EXERCISE OBJECTIVE —
Could you reproduce the material below line for line, omitting the pictures?

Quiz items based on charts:
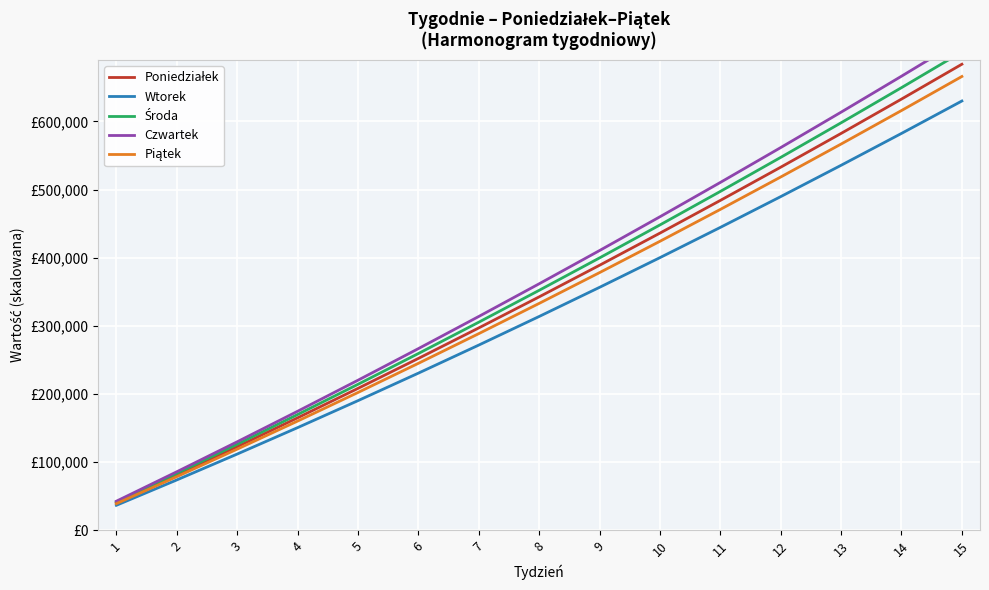

Reading left to right, extract all data points from this chart.

Poniedziałek: 1=40000.0	2=80800.0	3=122400.0	4=164800.0	5=208000.0	6=252000.0	7=296800.0	8=342400.0	9=388800.0	10=436000.0	11=484000.0	12=532800.0	13=582400.0	14=632800.0	15=684000.0
Wtorek: 1=36400.0	2=73600.0	3=111600.0	4=150400.0	5=190000.0	6=230400.0	7=271600.0	8=313600.0	9=356400.0	10=400000.0	11=444400.0	12=489600.0	13=535600.0	14=582400.0	15=630000.0
Środa: 1=41200.0	2=83200.0	3=126000.0	4=169600.0	5=214000.0	6=259200.0	7=305200.0	8=352000.0	9=399600.0	10=448000.0	11=497200.0	12=547200.0	13=598000.0	14=649600.0	15=702000.0
Czwartek: 1=42400.0	2=85600.0	3=129600.0	4=174400.0	5=220000.0	6=266400.0	7=313600.0	8=361600.0	9=410400.0	10=460000.0	11=510400.0	12=561600.0	13=613600.0	14=666400.0	15=720000.0
Piątek: 1=38800.0	2=78400.0	3=118800.0	4=160000.0	5=202000.0	6=244800.0	7=288400.0	8=332800.0	9=378000.0	10=424000.0	11=470800.0	12=518400.0	13=566800.0	14=616000.0	15=666000.0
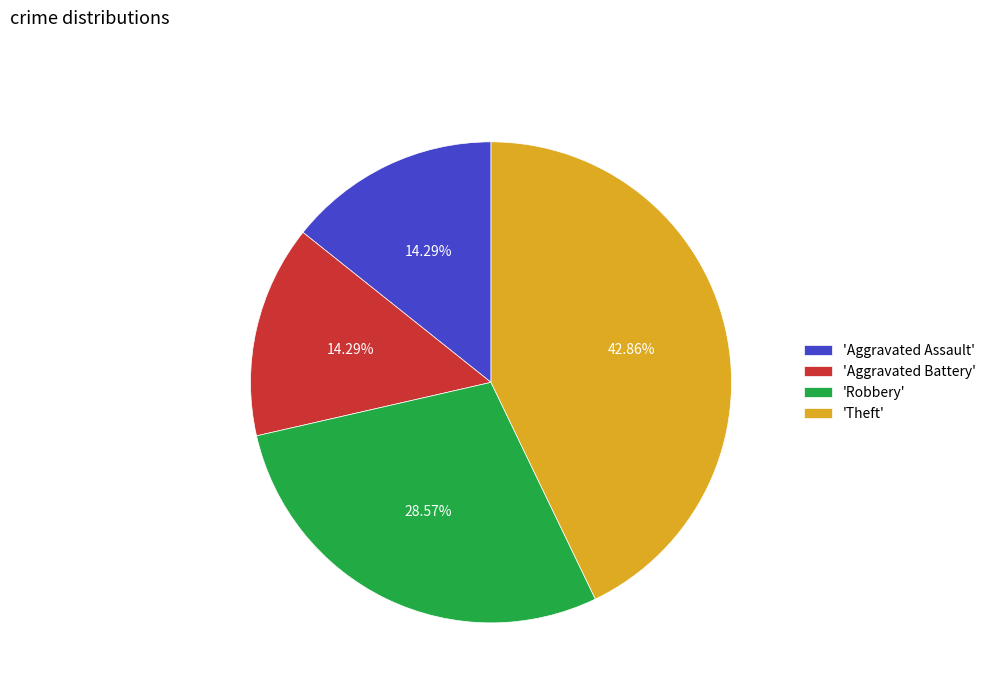

Does any single category account for the majority?

No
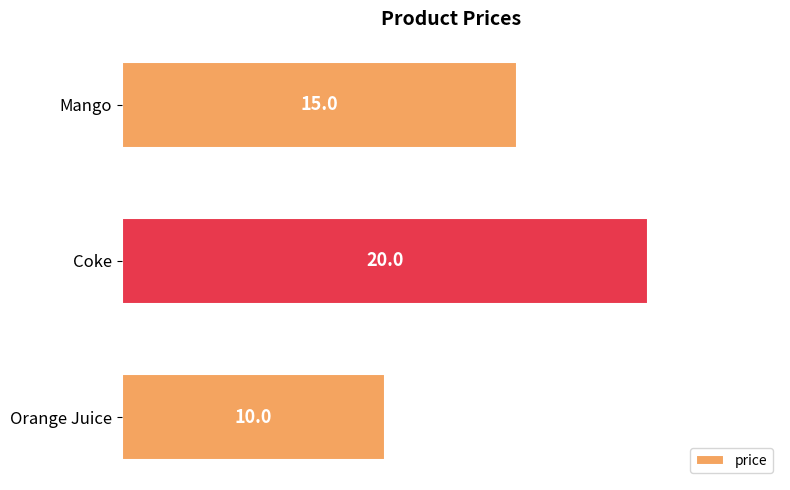

What is the maximum value shown in the chart?

20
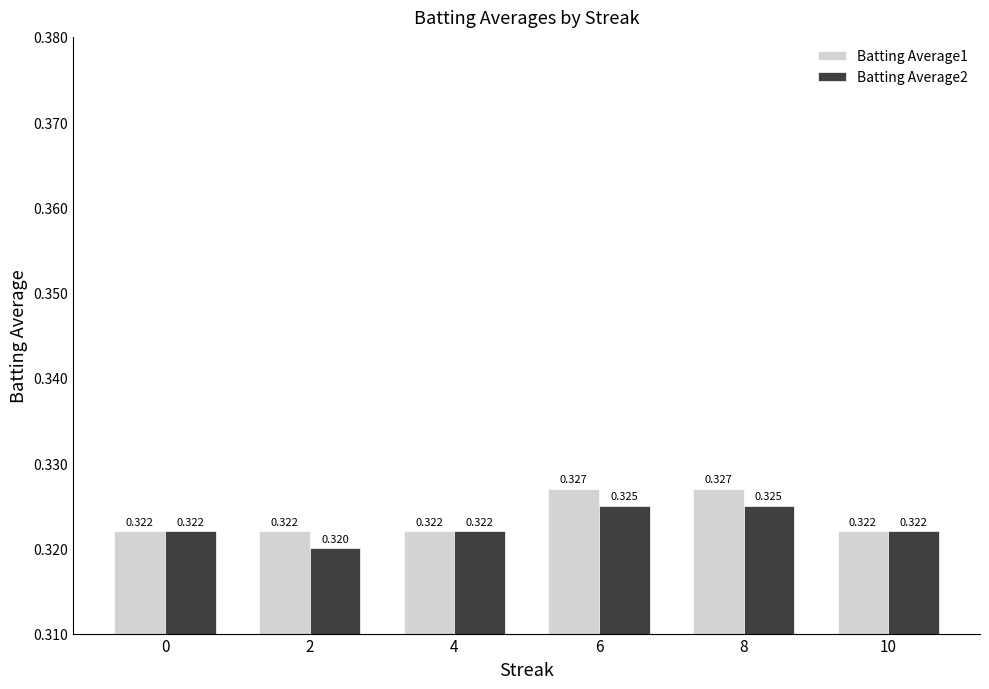

Which series changed the most between 6 and 8?

Batting Average1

ANSWER TO THE PROBLEM —
Reading left to right, extract all data points from this chart.

Poniedziałek: 1=40000.0	2=80800.0	3=122400.0	4=164800.0	5=208000.0	6=252000.0	7=296800.0	8=342400.0	9=388800.0	10=436000.0	11=484000.0	12=532800.0	13=582400.0	14=632800.0	15=684000.0
Wtorek: 1=36400.0	2=73600.0	3=111600.0	4=150400.0	5=190000.0	6=230400.0	7=271600.0	8=313600.0	9=356400.0	10=400000.0	11=444400.0	12=489600.0	13=535600.0	14=582400.0	15=630000.0
Środa: 1=41200.0	2=83200.0	3=126000.0	4=169600.0	5=214000.0	6=259200.0	7=305200.0	8=352000.0	9=399600.0	10=448000.0	11=497200.0	12=547200.0	13=598000.0	14=649600.0	15=702000.0
Czwartek: 1=42400.0	2=85600.0	3=129600.0	4=174400.0	5=220000.0	6=266400.0	7=313600.0	8=361600.0	9=410400.0	10=460000.0	11=510400.0	12=561600.0	13=613600.0	14=666400.0	15=720000.0
Piątek: 1=38800.0	2=78400.0	3=118800.0	4=160000.0	5=202000.0	6=244800.0	7=288400.0	8=332800.0	9=378000.0	10=424000.0	11=470800.0	12=518400.0	13=566800.0	14=616000.0	15=666000.0

Does any single category account for the majority?

No

What is the maximum value shown in the chart?

20

Which series changed the most between 6 and 8?

Batting Average1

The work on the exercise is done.